Feeding Ruminants to Ruminants

Yesterday it was announced that a dairy cow in California tested positive for bovine spongiform encephalopathy (BSE) also known ubiquitously as mad cow disease. It was the 4th cow in the U.S. to test positive. Two months ago two Californians were found to have Creutzfeldt-Jakob disease – another type of Transmissible spongiform encephalopathies. Neither of these cases are thought to have been caused by eating infected cattle.

Mad cow is a nasty disease that basically makes the brain into swiss cheese and it can be passed on through eating a sick animal. When humans eat an infected cow they can develop variant Creutzfeldt-Jakob disease (vCJD). Both are caused by errant proteins called prions. Unfortunately heat doesn’t destroy the prions so even eating cooked meat won’t make it safe. What’s even scarier is that it can take up to 10 years before you show symptoms of being sick. By then who knows how many other people could have been infected considering one cow can be spread across thousands of products.

The cow found in California is said to have had atypical BSE which means it *probably* didn’t get it through feed and since it didn’t enter the food system we won’t have to worry about that specific cow sickening hundreds or even thousands of people. However, only 1,000-2,000 animals a year are tested for this disease so finding this one was simply a stroke of luck.

The first cow back in 2003 to be infected with BSE actually entered our food system. Fortunately the beef was recalled in time before people ate it. The second cow was from Texas. Most of the cows from the herd that #2 came from were slaughtered and had already entered our food system. In addition proper records were not kept on the animals and so many became untraceable. The third cow’s herd was never found.

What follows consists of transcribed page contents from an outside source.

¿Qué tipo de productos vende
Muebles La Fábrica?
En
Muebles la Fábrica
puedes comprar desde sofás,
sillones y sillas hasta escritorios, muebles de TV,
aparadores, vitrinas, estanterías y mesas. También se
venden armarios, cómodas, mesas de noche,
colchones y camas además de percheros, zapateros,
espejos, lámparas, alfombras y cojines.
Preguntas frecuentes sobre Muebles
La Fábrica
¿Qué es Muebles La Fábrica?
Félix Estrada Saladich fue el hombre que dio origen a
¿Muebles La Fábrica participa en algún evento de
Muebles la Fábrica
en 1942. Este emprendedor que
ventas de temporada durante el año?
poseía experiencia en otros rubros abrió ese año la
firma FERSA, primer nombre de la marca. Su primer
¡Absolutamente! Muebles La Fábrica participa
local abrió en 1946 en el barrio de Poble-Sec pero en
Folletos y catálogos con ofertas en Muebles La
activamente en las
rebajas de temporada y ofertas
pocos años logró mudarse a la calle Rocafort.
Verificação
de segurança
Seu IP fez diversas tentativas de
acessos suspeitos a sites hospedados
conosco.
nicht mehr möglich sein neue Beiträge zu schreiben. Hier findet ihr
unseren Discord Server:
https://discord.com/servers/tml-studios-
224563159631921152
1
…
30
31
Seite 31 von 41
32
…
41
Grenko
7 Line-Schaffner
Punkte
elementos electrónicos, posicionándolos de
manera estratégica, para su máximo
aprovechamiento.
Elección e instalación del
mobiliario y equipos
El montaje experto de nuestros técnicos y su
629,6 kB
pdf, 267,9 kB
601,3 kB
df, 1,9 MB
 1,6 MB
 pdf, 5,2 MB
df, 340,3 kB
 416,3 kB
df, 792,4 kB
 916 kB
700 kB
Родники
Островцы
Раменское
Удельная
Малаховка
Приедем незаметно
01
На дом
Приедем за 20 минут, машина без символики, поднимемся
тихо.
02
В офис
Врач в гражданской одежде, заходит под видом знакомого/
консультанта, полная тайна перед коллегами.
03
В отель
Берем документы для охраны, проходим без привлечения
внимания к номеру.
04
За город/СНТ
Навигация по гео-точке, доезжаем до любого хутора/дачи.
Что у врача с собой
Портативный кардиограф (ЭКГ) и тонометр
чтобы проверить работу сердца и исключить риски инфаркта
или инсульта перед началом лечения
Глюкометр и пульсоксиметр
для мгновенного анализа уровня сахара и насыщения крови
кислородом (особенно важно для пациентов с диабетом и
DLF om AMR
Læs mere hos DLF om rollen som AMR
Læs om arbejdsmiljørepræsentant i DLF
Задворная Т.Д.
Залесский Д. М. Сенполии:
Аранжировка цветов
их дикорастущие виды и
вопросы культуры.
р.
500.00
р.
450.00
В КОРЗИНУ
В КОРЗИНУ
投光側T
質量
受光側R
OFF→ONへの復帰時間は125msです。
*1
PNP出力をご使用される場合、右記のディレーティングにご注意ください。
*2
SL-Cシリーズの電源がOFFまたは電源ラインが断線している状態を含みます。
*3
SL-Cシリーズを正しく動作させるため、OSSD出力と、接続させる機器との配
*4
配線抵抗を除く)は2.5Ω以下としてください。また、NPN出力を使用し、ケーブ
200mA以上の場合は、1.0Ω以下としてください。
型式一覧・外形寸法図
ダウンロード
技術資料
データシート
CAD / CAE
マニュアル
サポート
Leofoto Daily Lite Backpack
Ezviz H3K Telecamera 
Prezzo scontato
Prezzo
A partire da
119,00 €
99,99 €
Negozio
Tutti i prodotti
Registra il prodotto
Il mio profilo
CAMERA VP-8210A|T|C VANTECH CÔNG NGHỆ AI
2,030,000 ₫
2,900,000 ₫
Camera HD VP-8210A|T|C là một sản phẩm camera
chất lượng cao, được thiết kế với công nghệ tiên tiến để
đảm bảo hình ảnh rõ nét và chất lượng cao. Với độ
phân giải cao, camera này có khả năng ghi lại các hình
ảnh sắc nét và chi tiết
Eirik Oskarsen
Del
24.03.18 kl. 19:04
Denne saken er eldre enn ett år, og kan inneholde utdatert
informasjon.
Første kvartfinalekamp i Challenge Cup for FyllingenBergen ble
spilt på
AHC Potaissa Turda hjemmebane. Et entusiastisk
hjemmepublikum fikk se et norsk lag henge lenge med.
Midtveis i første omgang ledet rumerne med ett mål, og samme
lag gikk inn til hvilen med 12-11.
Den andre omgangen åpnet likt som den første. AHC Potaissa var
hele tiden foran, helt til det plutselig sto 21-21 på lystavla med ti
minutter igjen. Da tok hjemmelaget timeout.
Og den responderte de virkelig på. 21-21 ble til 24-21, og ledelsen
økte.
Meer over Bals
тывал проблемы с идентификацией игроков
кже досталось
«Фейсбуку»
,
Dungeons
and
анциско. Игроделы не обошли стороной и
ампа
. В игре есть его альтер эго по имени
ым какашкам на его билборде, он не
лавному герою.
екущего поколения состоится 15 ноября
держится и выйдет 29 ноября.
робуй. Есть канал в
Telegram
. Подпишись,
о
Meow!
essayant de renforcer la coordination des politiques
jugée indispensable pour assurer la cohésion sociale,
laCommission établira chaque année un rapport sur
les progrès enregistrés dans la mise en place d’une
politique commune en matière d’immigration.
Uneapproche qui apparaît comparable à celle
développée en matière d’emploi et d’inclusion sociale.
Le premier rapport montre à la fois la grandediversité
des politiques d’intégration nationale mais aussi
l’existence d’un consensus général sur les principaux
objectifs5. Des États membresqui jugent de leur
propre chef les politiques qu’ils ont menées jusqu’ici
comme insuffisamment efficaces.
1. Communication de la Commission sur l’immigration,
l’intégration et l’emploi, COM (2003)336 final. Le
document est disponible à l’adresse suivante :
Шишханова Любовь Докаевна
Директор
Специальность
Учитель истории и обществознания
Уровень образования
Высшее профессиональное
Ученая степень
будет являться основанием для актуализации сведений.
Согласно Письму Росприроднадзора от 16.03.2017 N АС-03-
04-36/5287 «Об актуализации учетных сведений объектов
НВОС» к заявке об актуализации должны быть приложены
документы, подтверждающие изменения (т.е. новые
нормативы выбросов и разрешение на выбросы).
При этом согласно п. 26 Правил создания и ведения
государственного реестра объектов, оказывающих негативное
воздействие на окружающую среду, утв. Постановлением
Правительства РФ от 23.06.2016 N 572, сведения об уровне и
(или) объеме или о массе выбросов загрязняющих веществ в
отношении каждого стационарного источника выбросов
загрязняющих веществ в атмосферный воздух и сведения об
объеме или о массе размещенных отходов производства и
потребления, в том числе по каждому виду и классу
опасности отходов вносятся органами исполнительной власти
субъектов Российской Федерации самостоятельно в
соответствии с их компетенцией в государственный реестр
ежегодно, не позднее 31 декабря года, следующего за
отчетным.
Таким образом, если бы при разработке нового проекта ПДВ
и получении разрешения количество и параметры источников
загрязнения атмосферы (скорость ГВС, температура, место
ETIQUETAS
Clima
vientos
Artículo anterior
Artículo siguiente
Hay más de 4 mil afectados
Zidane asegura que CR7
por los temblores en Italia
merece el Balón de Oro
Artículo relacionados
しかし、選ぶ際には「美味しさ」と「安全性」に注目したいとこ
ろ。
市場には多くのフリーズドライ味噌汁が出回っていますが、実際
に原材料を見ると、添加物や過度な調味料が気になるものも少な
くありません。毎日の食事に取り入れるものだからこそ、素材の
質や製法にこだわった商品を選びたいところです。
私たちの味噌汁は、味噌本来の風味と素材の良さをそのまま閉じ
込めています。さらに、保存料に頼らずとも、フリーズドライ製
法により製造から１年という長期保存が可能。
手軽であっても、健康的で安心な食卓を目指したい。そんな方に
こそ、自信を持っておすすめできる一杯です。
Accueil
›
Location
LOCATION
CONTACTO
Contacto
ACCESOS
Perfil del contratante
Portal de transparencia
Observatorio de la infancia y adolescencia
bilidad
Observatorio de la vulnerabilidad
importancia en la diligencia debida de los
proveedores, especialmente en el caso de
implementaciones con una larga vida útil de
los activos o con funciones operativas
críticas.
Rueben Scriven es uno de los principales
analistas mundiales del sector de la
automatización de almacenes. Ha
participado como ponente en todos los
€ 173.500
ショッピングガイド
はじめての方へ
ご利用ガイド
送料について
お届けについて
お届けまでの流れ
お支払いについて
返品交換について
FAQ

What has made BSE such a problem is that we are feeding ruminants food they aren’t meant to eat – other ruminants. The mad cow outbreak in the UK likely started when a cow with a spontaneous form of BSE or a scrapie-infected sheep was processed into cattle feed. One animal – that’s all it took to infect 184,500 animals in the UK through to 2010. Why in the world are we even thinking about feeding animals to herbivores though? That’s the big question here.

The US finally decided to create an enhanced feed ban in 2009 that simply bans mammals to be fed to ruminants and that the brains and spinal cords of animals over 30 months of age will not be used for any feed whatsoever. As stated earlier it can take up to 10 years for BSE to show itself so there may still be animals out there that are infected.

I can’t say this enough. Know your farmer and only eat grass fed and finished beef.